[DATA IN THIS EXERCISE Boundary: Start]

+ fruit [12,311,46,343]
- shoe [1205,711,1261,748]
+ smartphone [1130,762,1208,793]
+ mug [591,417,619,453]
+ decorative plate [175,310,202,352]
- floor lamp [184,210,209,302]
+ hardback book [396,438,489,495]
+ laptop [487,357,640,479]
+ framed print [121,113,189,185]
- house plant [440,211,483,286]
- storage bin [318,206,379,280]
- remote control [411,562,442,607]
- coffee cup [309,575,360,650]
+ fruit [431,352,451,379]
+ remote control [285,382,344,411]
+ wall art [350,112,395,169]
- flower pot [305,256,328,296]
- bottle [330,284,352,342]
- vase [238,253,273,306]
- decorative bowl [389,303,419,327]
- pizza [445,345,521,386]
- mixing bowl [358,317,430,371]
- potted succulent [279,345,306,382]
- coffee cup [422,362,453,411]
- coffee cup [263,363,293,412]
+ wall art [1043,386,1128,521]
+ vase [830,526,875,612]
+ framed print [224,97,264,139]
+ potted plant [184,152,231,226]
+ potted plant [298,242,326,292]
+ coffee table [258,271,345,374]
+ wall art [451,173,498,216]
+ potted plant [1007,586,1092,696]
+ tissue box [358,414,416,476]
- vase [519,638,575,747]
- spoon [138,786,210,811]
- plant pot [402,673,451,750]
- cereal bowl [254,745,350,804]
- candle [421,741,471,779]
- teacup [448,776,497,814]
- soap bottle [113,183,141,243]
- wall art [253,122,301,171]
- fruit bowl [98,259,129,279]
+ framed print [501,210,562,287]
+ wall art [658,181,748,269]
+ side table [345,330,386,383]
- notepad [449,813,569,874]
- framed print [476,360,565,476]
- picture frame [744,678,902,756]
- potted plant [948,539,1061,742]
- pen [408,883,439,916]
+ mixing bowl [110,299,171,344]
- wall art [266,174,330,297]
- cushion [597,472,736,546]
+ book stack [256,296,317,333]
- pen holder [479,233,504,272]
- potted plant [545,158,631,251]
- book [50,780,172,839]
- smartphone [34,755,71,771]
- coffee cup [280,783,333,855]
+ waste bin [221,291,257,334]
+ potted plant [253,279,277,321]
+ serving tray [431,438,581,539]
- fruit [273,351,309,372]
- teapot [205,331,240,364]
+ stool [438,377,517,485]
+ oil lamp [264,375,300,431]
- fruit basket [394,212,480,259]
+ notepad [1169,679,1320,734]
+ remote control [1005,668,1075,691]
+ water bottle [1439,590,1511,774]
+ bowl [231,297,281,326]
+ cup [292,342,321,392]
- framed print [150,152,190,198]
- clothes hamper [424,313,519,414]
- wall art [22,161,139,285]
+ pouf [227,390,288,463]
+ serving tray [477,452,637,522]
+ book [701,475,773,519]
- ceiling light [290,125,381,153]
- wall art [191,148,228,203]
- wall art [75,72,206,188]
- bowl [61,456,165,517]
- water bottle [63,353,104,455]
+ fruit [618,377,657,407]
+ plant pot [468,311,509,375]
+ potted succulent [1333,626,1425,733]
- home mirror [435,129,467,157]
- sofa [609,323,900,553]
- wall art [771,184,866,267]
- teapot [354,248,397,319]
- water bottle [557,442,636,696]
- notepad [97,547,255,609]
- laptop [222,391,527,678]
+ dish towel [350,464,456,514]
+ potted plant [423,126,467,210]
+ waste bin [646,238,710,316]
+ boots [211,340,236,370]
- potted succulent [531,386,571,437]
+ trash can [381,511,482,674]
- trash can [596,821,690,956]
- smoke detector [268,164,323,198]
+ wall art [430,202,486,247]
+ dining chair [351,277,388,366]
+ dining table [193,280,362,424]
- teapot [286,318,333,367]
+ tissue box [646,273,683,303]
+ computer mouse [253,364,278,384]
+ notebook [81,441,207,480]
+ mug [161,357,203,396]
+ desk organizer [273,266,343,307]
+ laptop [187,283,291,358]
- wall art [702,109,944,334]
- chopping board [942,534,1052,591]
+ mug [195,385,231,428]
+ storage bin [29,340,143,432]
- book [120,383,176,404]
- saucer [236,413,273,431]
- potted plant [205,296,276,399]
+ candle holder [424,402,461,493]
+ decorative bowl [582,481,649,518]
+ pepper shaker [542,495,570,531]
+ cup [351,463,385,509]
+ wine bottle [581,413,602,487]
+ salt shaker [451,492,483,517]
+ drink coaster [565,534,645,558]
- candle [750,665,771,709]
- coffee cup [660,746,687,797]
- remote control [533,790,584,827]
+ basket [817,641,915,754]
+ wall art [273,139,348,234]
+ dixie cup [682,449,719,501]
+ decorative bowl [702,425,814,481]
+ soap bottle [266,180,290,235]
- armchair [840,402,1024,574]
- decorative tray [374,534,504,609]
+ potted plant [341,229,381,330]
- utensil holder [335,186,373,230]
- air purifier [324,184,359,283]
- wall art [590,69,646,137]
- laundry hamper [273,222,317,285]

[DATA IN THIS EXERCISE Boundary: End]

→ ACTIVITY:
State how many lines in the material contain "framed", giving nothing besides the count.

→ RESULT OF THE EXERCISE:
5